Reste la question de la taille des unités de production futures : seront-elles surdimensionnées comme envisagé dans un des scénarii 100% renouvelables de l’ADEME ? Mais est-ce que le public est prêt à l’accepter ? Nous sommes peut-être à l’aube d’un changement de paradigme : au lieu de consommer quand on le souhaite, on consommera lorsque l’énergie sera disponible.

Qui seront les acteurs du système décentralisé de demain ?

La place des fournisseurs va changer. L’actualité hors de France laisse imaginer que l’électricité devienne une simple composante au sein de bouquets de services : un service de mobilité, un service bancaire, un service d’assurance… et un service de fourniture d’énergie.

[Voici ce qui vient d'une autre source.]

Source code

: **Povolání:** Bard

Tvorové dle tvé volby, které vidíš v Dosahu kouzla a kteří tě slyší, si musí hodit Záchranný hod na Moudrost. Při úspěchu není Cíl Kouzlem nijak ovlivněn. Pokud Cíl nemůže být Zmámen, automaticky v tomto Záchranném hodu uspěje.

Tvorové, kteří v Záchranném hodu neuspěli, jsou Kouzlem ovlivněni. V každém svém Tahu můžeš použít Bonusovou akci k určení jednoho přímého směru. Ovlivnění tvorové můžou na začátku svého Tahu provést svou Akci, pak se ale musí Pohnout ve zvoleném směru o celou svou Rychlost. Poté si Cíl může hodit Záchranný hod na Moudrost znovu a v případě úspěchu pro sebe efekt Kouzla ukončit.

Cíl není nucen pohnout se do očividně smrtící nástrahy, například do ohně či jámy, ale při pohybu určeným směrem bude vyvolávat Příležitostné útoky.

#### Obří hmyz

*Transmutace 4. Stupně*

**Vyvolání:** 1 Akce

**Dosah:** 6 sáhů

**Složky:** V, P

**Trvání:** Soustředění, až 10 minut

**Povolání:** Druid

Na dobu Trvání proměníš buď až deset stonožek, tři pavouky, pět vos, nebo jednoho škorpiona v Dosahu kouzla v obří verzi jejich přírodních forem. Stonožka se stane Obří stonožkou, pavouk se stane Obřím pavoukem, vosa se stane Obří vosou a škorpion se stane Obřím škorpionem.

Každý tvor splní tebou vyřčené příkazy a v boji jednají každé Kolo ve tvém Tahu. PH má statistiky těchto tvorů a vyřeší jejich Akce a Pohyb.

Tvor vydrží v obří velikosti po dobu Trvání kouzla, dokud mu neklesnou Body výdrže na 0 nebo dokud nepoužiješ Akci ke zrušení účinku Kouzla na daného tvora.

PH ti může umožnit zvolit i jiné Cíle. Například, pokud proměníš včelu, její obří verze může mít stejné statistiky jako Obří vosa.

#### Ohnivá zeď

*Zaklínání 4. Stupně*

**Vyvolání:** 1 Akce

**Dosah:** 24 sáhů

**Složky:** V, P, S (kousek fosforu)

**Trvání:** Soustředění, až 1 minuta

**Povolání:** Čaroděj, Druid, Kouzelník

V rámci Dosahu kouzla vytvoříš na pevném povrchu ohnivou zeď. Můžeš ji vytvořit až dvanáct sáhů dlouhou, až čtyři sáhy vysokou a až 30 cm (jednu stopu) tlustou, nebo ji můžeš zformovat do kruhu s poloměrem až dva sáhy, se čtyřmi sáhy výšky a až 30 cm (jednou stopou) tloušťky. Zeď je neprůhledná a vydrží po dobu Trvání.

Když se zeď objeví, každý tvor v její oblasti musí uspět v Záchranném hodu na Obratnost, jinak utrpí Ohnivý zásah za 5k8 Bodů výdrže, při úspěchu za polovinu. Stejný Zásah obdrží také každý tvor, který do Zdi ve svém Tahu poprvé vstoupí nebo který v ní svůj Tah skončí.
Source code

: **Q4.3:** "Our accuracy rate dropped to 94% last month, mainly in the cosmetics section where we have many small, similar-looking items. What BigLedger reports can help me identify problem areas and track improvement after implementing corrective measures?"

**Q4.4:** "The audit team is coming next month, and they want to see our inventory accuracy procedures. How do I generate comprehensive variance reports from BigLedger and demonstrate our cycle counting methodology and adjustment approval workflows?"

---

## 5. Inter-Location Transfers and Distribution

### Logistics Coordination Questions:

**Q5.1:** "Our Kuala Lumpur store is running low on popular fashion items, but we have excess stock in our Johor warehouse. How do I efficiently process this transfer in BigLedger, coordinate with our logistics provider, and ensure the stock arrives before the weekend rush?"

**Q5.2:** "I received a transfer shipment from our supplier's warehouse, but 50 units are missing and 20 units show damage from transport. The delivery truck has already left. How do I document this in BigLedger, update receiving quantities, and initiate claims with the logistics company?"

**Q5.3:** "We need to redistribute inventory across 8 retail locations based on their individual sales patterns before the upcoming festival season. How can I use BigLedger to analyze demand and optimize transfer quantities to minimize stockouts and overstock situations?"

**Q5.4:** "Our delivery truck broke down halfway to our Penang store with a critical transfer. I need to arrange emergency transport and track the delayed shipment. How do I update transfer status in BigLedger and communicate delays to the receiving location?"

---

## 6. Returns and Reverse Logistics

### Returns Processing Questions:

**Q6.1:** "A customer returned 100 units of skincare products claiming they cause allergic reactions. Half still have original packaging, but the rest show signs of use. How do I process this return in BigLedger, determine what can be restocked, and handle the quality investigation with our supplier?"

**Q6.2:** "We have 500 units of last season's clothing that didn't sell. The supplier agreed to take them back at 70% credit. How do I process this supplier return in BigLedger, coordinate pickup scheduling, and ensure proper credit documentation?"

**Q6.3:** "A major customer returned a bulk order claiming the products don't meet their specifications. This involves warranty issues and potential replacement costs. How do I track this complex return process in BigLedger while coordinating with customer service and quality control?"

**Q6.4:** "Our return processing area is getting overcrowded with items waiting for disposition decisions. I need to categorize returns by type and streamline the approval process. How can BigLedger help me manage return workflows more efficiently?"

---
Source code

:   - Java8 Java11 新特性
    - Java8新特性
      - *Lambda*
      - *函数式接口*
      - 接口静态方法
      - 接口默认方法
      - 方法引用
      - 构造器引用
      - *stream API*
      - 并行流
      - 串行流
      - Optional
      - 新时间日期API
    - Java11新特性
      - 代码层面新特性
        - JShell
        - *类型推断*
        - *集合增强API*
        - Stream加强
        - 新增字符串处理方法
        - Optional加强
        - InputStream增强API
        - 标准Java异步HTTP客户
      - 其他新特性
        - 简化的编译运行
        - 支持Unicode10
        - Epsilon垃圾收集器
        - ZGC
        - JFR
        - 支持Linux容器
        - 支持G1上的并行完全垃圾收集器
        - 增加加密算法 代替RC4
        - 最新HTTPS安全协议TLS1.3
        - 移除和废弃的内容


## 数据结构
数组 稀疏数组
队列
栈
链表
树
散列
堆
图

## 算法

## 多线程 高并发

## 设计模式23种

Par exemple, en Pologne, Energa propose une offre qui combine électricité et SaaS (Office 365). En Espagne, un fournisseur vend son électricité accompagnée d’une assurance perte d’emploi (si le client perd son emploi, le fournisseur continue d’être payé !). L’électricité ne serait qu’un élément du bouquet et le prix de l’électron qu’une composante du prix global.  

Tous les acteurs issus de l’informatique ou du Web pourraient aisément s’insérer dans un modèle où l’électron n’est qu’une composante de l’offre. Google a déjà pris une licence pour opérer sur les marchés de l’énergie. Amazon peut le faire avec son assistant domestique Amazon Echo qui propose des « skills » (des apps) de gestion de l’énergie. Ils profitent de leur réelle force de frappe et de leur bonne capacité d’investissement. Notez aussi que Tesla fournit déjà de l’électricité à ses clients à travers son réseau de superchargers.

Quant aux grands acteurs venant du fossile, quel sera leur avenir ? Ils ont des choix radicaux à faire (un peu à l’exemple d’E.on qui a déjà scindé son activité en deux pour développer une branche alternative). Pour qui a passé beaucoup de temps et investi des milliards dans des systèmes centralisés, la tentation existe de s’en tenir à justifier l’existant.

Dans le système énergétique décentralisé, quel sera le rôle des autorités organisatrices ?

Certaines villes ou territoires visent le zéro carbone ou à être à énergie positive car ils y voient d’ailleurs un facteur puissant d’attractivité. C’est par exemple l’objectif du réseau Cities 40 (C40), réunissant les 83 villes les plus importantes au monde dont Paris. Cependant pour cela ils doivent maîtriser les données énergétiques, pour optimiser à leur échelle l’efficacité énergétique et maximiser les ressources renouvelables.

En France, si elles le souhaitent, les collectivités locales pourront jouer un rôle majeur. En particulier si elles savent s’emparer de la donnée. Elles sont en position de le faire, étant à la fois propriétaires des réseaux, opératrices (comme pour la signalisation ou l’éclairage) et gestionnaires de bâtiments. Finalement, cela dépendra vraiment de la volonté de leurs équipes dirigeantes.

A l’extrême, on pourrait aussi imaginer qu’il se passe la même chose pour la gestion d’autres réseaux, comme ceux de télécommunications (libéralisés en dehors des derniers mètres de cuivre) ou d’eau (re-municipalisés pour certains).

Dans les pays émergents, où les réseaux n’existent pas encore, les acteurs privés proposent des solutions très locales qui, par addition dans un phénomène de tâches de léopard, contribueront peut-être à électrifier des régions entières. Au contraire, dans un pays où le réseau est très développé et fiable, les opérateurs historiques restent en position de force. Si la ville de Boulder, dans le Colorado, a menacé de se passer de son opérateur Xcel Energy pour passer en régie, elle n’a finalement pas franchi le pas.